DelGrosso pens two songs on the new album—”By Your Side” and “Street Doctor Blues”—and Mary Flower pens a pair, too—”Bruno’s Dream” and Baby Where You Been.” “I don’t think of myself as a very good songwriter,” DelGrosso says, “though I do want to get better at it.” As a songwriter, DelGrosso does write on mandolin. He starts with a groove and often asks himself what kind of groove he can do solo, since he’s often playing on my own. Then a lyric might emerge and give more to the groove.
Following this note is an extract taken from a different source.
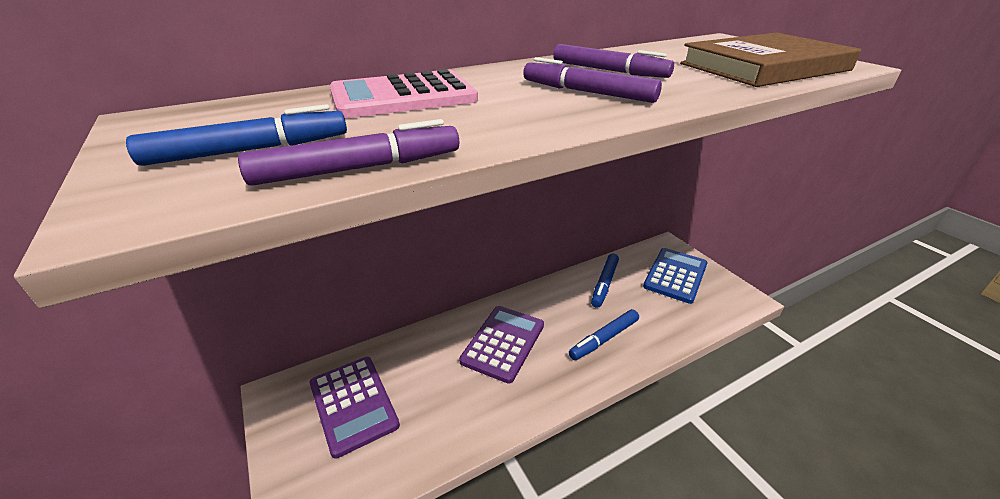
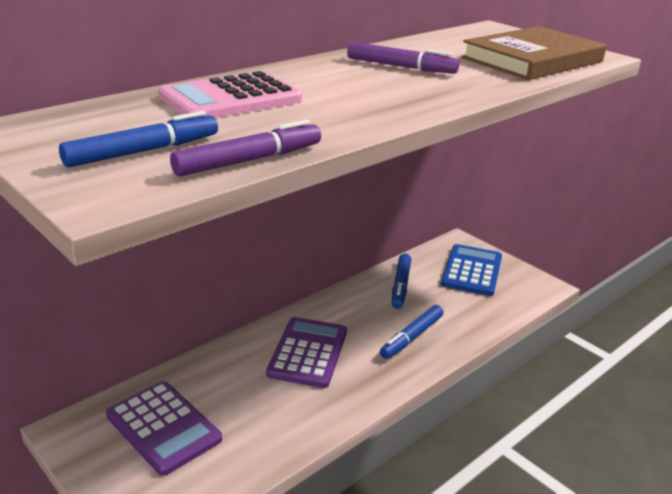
camera: 15 degrees left, 5 degrees down
purple marker [523,57,662,103] -> none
“You know, the key to the success of country music today is that those songs tell stories; the blues tells the same old story, and I look for certain ideas that come up over and over again in that story: ‘Hard to Live With, Easy to Love’, ‘A Gig is a Gig’.” When John Del Toro Richardson and I were making Time Slips By, we wrote our own songs because getting royalties is one of the driving forces for writing and performing your own songs. We also realized that women buy records, so when I am writing I often think about what a woman would want to hear,” he laughs.

These days DelGrosso spends more time in the folk world than in the blues world, even though neither of the worlds understands the other very well. “Folk people don’t know about the blues world, and the blues world doesn’t know about the folk world. What’s different about the folk scene now is that there’s a huge percentage of singer-songwriters; that’s different from the 1970s when there was more emphasis on diversity—blues people, fiddlers, you name it. Now the folk clubs aren’t interested in blues artists and blues festivals seldom hire acoustic acts and are notorious for not hiring women acts. If John Hammond were starting out today, there would be very few opportunities for him to do what he did.”

When he reflect on the current state of the blues, DelGrosso expresses some bewilderment about today’s sounds and about the future of the music. “Seems like we’re losing a definition of what the blues is,” he says, “and I’m disappointed that there is a blurring of the lines between blues and rock and roll.”

He says that he has no idea where the blues is going. “You know, Elijah Wald said that the blues is alive today in the music of kids banging on their trash cans and doing hip hop. People don’t know what it is any more. I’m not hearing what I think of as the blues; for example, I don’t think blues radio is playing Brad Vickers anymore,” DelGrosso declares.

In spite of his uncertainty about the future of the blues, DelGrosso plans to stay busy. “I have thought about some other writing projects,” he says; “I should probably do some more method books.” DelGrosso has a big dream: “it would be the highlight of my life if I could be in that stage at the Mariposa Folk Festival in front of which I first sat to see John Hammond and where this all started.” DelGrosso “would love to get together contemporary blues mandolin players like Gerry Hundt and Billy Flynn to do another mandolin blues album,” and more and more he “wants to write a lot of songs and do an album of my own again like the one that John Del Toro Richardson and I did together, Time Slips By.”

Yet, for DelGrosso, there’s something about those jug bands and string bands, and the acoustic blues of Rachell, Young, Armstrong, and others that calls him more and more to the roots world. “I’m a roots person. I’m lost in the roots and I don’t want to leave it. I’m a 1920s blues mandolin player who got caught in the wrong time.”

We’re wise to accompany DelGrosso on his journey back down to his roots.